Monitor campaign execution to ensure accurate spend and reach.
Maintain consistent tracking for total conversions (not just ad-attributed ones).
Allow additional time for lag effects before final analysis.

Best Practices

Avoid major changes to other marketing channels during the test period.
Consider seasonal factors and promotions that may skew results.
Document external factors that could impact results (economic events, competitor actions).
Maintain test conditions for the entire duration without premature optimizations.

5. Interpreting & Applying Results

Key Metrics for Analysis

Measured Lift: Percentage difference between test and control groups.
Statistical Significance: Confidence level (aim for 95%).
Incremental ROAS (iROAS): Revenue lift divided by additional spend.
Total Incremental Revenue: Attributed revenue beyond baseline.
Confidence Intervals: Range of estimated impact, indicating certainty.

Understanding Your Results

If measured lift is significant, the tested channel or tactic has a proven impact.
If confidence intervals are wide, results may be inconclusive (consider longer tests or more data).
If measured lift is lower than expected, reconsider assumptions about channel ROI.

Using Results for Model Calibration

Input findings into Cassandra’s Calibration Panel.
Adjust channel ROI assumptions based on experimental results.
Re-run MMM models with updated priors to refine future predictions.
Use results to refine budget allocation and optimization strategies.
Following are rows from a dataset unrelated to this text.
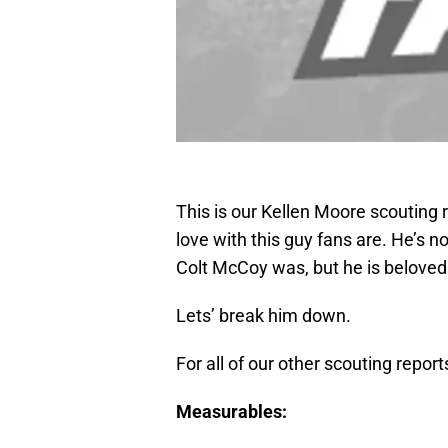
This is our Kellen Moore scouting r
love with this guy fans are. He’s n
Colt McCoy was, but he is belove
Lets’ break him down.
For all of our other scouting repor
Measurables:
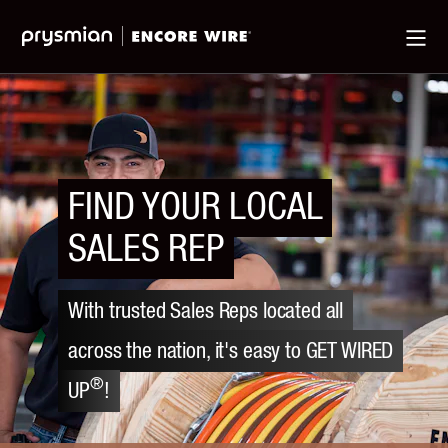
Jump
Skip
Ma
to
to
Me
Main
Main
Menu
Content
FIND YOUR LOCAL
SALES REP
With trusted Sales Reps located all
across the nation, it's easy to GET WIRED
®
UP
!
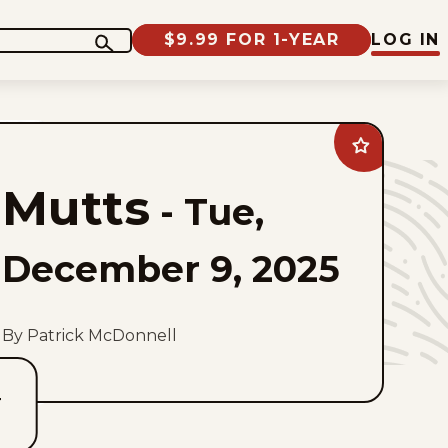
$9.99 FOR 1-YEAR
LOG IN
Add
Mutts
to
Mutts
favorites
-
Tue,
December 9, 2025
By Patrick McDonnell
T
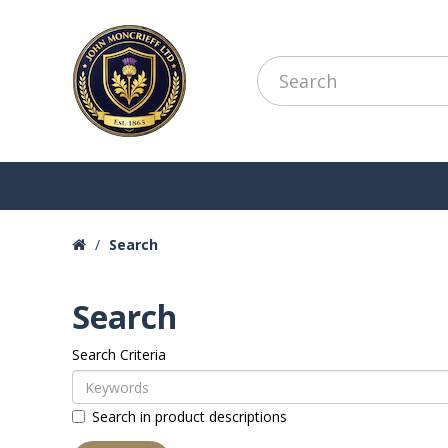
Search
Search
Search Criteria
Search in product descriptions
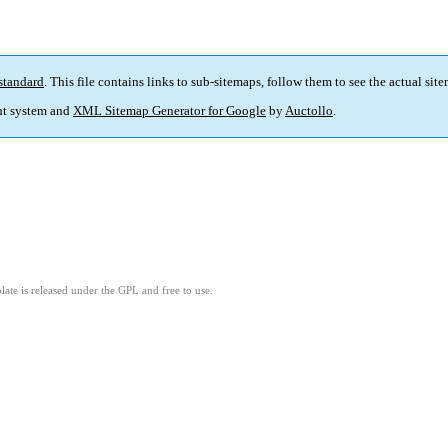
standard
. This file contains links to sub-sitemaps, follow them to see the actual sit
t system and
XML Sitemap Generator for Google
by
Auctollo
.
ate is released under the GPL and free to use.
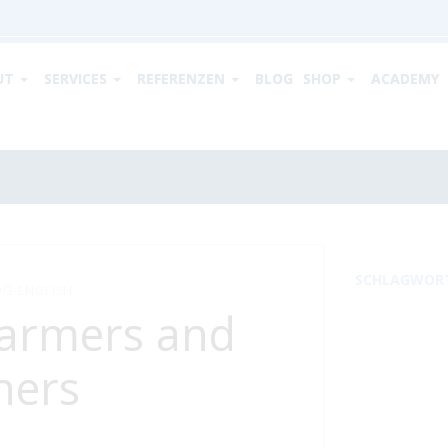
UT
SERVICES
REFERENZEN
BLOG
SHOP
ACADEMY
SCHLAGWOR
G-ENGLISH
farmers and
ners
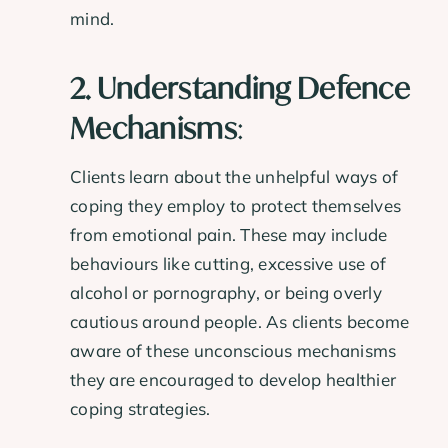
mind.
2. Understanding Defence
Mechanisms
:
Clients learn about the unhelpful ways of
coping they employ to protect themselves
from emotional pain. These may include
behaviours like cutting, excessive use of
alcohol or pornography, or being overly
cautious around people. As clients become
aware of these unconscious mechanisms
they are encouraged to develop healthier
coping strategies.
6. Common Pitfalls & How to Avoid Them

Pitfall	Solution
Test/control groups are imbalanced	Use algorithmic matching based on historical performance.
External factors influence results	Document and adjust for promotions, economic changes, etc.
Sample size is too small	Expand the number of test locations or extend test duration.
Measuring too soon	Consider delayed effects, especially for brand campaigns.
Platform-reported data is misleading	Compare results with total business outcomes (not just platform attribution).

7. Summary & Next Steps

Use geo-experiments or conversion lift studies to measure true incremental impact.
Ensure strong test-control matching to eliminate bias.
Interpret results carefully, considering confidence intervals and statistical significance.
Use results to calibrate Cassandra models and refine future budget allocation.
Avoid common pitfalls like small sample sizes, external disruptions, and incorrect attribution.